(Camera metadata records)
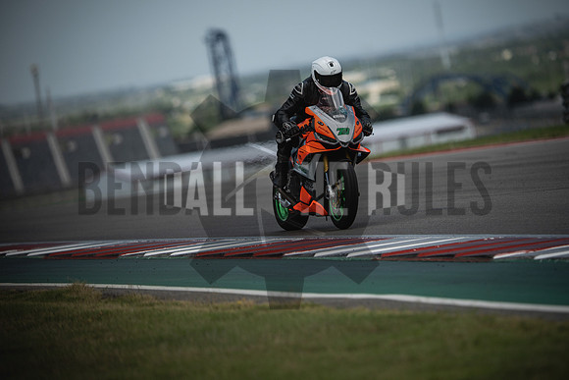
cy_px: 190
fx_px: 4743
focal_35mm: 300
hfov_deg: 6.9
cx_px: 284
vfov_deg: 4.6
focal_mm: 200
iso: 200
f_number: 2
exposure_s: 1/4000
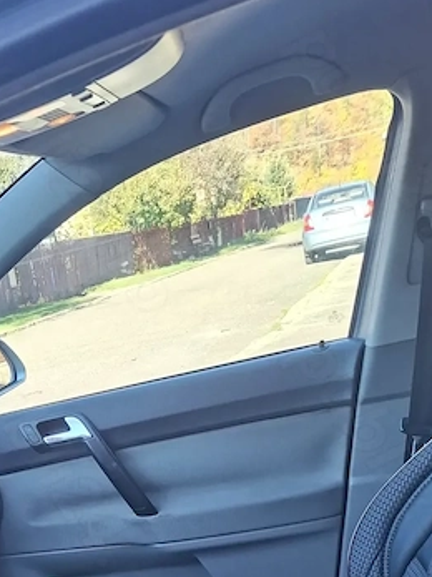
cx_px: 38
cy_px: 635
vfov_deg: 32.0
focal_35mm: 53
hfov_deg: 26.5
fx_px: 882
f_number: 1.8
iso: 50
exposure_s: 1/100
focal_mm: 5.54
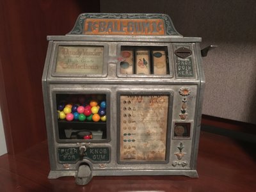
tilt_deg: -16.4
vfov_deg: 48.2
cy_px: 96
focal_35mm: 29
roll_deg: -0.5
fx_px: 214
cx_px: 128
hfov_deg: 61.7
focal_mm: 4.15
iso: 500
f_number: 2.2
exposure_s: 1/15
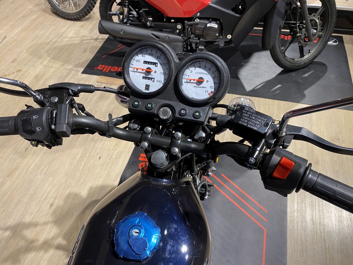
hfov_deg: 67.3
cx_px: 176
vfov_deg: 53.1
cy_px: 132
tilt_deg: -51.1
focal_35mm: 26
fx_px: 265
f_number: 1.8
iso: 64
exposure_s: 1/50
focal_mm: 4.25
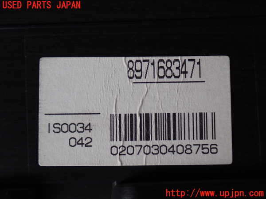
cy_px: 100
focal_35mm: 58
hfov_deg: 33.2
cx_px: 133
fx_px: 446
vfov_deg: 25.2
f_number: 3.5
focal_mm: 10.35
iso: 200
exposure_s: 1/60
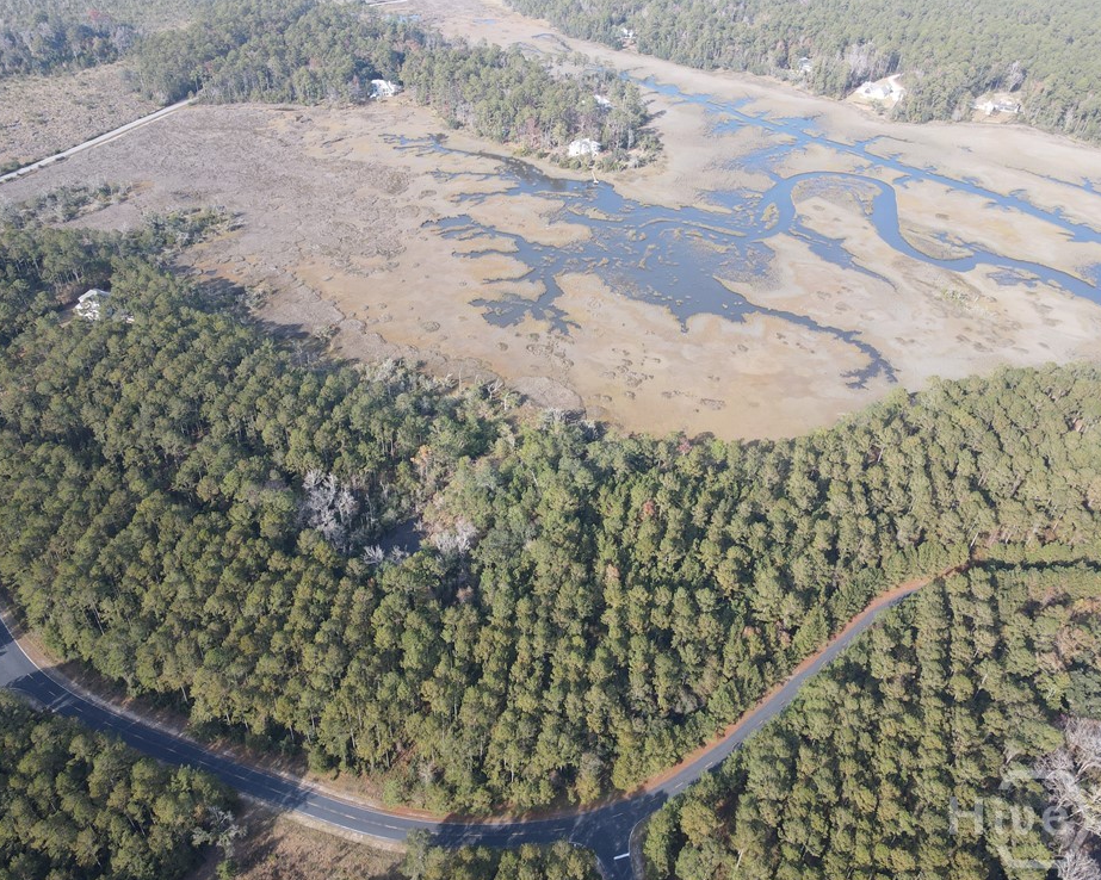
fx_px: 847
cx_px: 502
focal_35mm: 26
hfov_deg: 65.9
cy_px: 453
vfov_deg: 54.9
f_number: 2.8
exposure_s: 1/160
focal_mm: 4.5
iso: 100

» **PROBLEM DESCRIPTION**
Output exactly and only the lines from the line containing "exposure_s: 1/50" to the end of the entries, both included, and omit every picture.

» **SOLUTION TO THE PROBLEM**
exposure_s: 1/50
focal_mm: 4.25
cy_px: 100
focal_35mm: 58
hfov_deg: 33.2
cx_px: 133
fx_px: 446
vfov_deg: 25.2
f_number: 3.5
focal_mm: 10.35
iso: 200
exposure_s: 1/60
fx_px: 847
cx_px: 502
focal_35mm: 26
hfov_deg: 65.9
cy_px: 453
vfov_deg: 54.9
f_number: 2.8
exposure_s: 1/160
focal_mm: 4.5
iso: 100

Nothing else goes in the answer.